#### GIVEN REQUEST
In the text about the album Maximum Money Monster, repeat everything from "Maximum Money Monster is" down to "as separate tracks." word for word.

- Original 1990 Artwork

Studio album by Zeni Geva
- Released: 1990
- Recorded: 1988–1989 1990 (reissue material)
- Studio: Studio TAKE, Tokyo Antiknock, Tokyo (reissue material)
- Genre: Noise rock, industrial metal
- Length: 46:03 64:18 (reissue)
- Label: Pathological Cold Spring (reissue)
- Producer: Kazuyuki K. Null, Takashi Iwamoto

Zeni Geva chronology
| Vast Impotenz (1988) | Maximum Money Monster (1990) | Total Castration (1991) |

= Maximum Money Monster =

Maximum Money Monster is a 1990 album by Zeni Geva. It is a re-release of their 1989 album Maximum Love and Fuck, with additional songs. The Pathological CD release had the whole album as one track. In 2007, it was reissued by Cold Spring with three bonus previously unreleased recordings from a 1990 show at Antiknock in Tokyo, and all songs as separate tracks.

Professional ratings
Review scores
| Source | Rating |
| Brainwashed | favorable |
| Chain D.L.K. |  |
| Compulsion Online | favorable |

==Reception==
Though not reviewed by many publications, the album has received some praise among critics. Likening the band to noise rock and industrial music, the album was compared to groups stylistically such as Swans and Godflesh and it was noted that the "metal riffage...is stripped of excess" in a review written for Compulsion Online. Writing for Chain D.L.K., Maurizio Pustianaz similarly noted hardcore punk, industrial, and free jazz influences.

[Region boundary data]

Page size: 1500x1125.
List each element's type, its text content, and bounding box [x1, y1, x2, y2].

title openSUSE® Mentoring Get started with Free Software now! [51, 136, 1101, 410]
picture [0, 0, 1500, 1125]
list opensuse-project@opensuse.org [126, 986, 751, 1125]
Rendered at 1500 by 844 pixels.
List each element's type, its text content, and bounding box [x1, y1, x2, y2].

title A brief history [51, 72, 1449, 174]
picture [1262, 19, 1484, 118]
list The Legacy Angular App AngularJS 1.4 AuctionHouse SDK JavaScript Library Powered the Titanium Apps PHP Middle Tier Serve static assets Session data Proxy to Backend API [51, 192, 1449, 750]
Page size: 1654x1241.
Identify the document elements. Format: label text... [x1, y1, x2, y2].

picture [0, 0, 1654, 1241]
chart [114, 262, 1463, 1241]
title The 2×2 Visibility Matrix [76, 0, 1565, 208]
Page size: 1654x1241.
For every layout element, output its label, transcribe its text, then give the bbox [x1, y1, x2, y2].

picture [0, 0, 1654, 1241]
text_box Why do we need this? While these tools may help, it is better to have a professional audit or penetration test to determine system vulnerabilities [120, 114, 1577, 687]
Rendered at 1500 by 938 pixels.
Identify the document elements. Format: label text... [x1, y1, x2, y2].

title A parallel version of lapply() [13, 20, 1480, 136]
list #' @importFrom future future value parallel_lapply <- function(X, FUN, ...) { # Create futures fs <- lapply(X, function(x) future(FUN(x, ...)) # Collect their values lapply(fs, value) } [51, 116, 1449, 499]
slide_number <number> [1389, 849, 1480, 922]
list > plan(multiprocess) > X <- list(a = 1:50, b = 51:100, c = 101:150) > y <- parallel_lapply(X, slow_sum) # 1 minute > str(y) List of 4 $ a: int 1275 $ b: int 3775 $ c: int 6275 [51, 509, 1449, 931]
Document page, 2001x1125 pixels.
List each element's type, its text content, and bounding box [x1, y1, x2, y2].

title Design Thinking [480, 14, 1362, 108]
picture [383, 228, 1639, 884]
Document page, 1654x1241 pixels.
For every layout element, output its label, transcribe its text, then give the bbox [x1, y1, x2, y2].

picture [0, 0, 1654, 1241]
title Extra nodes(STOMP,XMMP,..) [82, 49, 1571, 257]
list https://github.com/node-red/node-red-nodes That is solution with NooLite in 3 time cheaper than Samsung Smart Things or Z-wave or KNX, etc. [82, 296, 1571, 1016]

#### RESPONSE TO THIS TASK
Maximum Money Monster is a 1990 album by Zeni Geva. It is a re-release of their 1989 album Maximum Love and Fuck, with additional songs. The Pathological CD release had the whole album as one track. In 2007, it was reissued by Cold Spring with three bonus previously unreleased recordings from a 1990 show at Antiknock in Tokyo, and all songs as separate tracks.